Alopecia areata is a common autoimmune disease that begins with small areas of hair loss on the head and can progress to total head hair loss (alopecia totalis) or hair loss all over the body (alopecia universalis). This disease is known to affect 2% of the population and 6.5 million in the US alone.

Research into alopecia  has been ongoing for many decades and is finally receiving some success! Researchers recently found that an anti-cancer drug called ‘Ruxolitinib’, revived hair growth in cancer patients. Due to this finding, researchers proceeded to test the drug on Alopecia sufferers, and have done with roaring success! Many patients experienced hair re-growth within just five months of treatment, whilst only experiencing a few side effects (for example slight anaemia).

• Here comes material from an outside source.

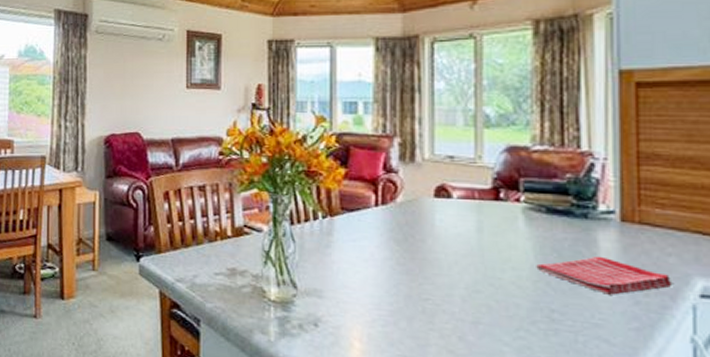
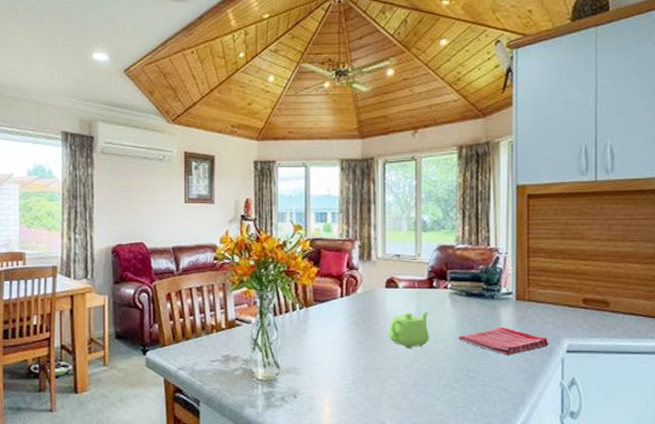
teapot: none [438,229,495,277] -> present [388,311,429,349]

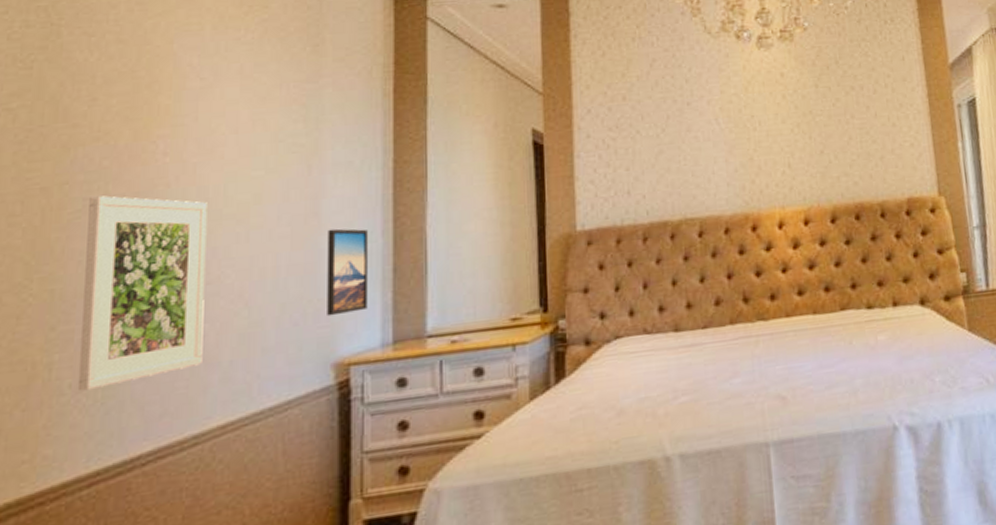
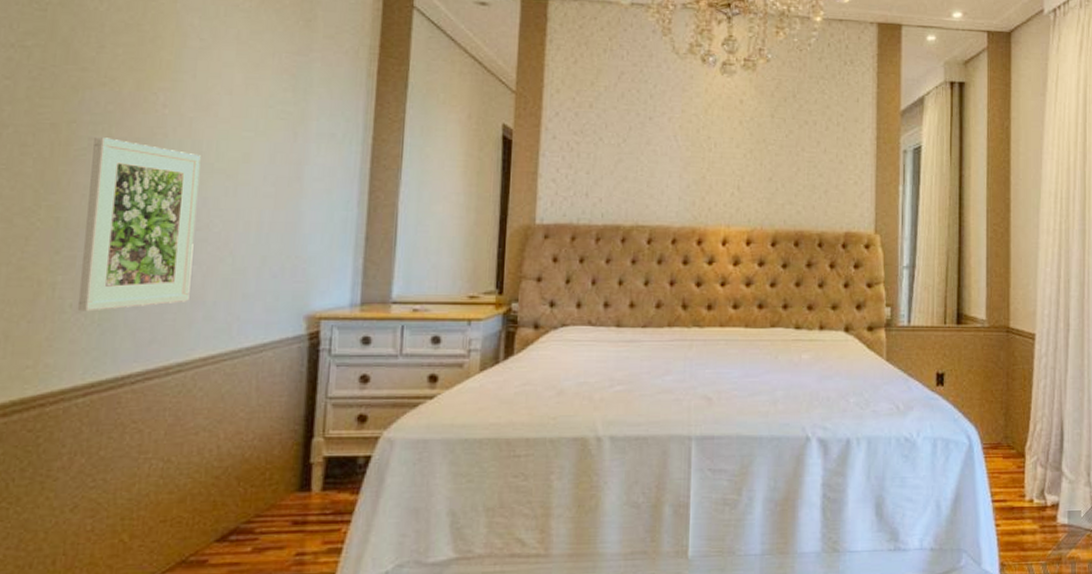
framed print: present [327,228,367,317] -> none [303,194,345,273]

But what role is the drug actually playing? And what causes this disease in the first place?! Let’s get into the science shall we…

Our immune system is what protects us from the outside world and from the many bacteria and viruses that we encounter every day! However, sometimes our immune system can wrongly identify cells in our own body and think they are ‘foreign’ (i.e. not our cells). This can cause an autoimmune disease where the immune system attacks certain parts of the body, and in the case of alopecia it attacks the hair follicles. Certain cells in particular play a part in this disease – called ‘killer T cells’ or ‘CD8+ cytotoxic T cells’. These also play a crucial part in killing viral cells such as cold or flu, so for that we have to thank them!

However we won’t thank them for attacking cells we would like to keep, such as our hair follicles. This is where this clever new drug ‘Ruxolitinhib’ comes in! Activation of these immune cells requires a certain cellular pathway, and understanding these pathways allows us to try to target and block the signal.  For example, molecules called interferon-gamma (IFN-gamma) and Interleukin-2 (IL-2) signal a family of enzymes called Janus Kinase (JAK) to begin a cascade and cause the recruitment of the killer T cells to the skin dermis, and subsequently the hair follicles. ‘Ruxolitinhib’ acts to block these JAKs and prevent the recruitment of the T cells to the skin dermis, allowing hair growth!

As we know, all drugs do come with possible side effects, and more clinical trials are being put in place to ensure the drug safety before greater distribution.

The National Alopecia Areata Foundation is also ecstatic about this new finding: “Patients with alopecia areata are suffering profoundly, and these findings mark a significant step forward for them. The team is fully committed to advancing new therapies for patients with a vast unmet need.”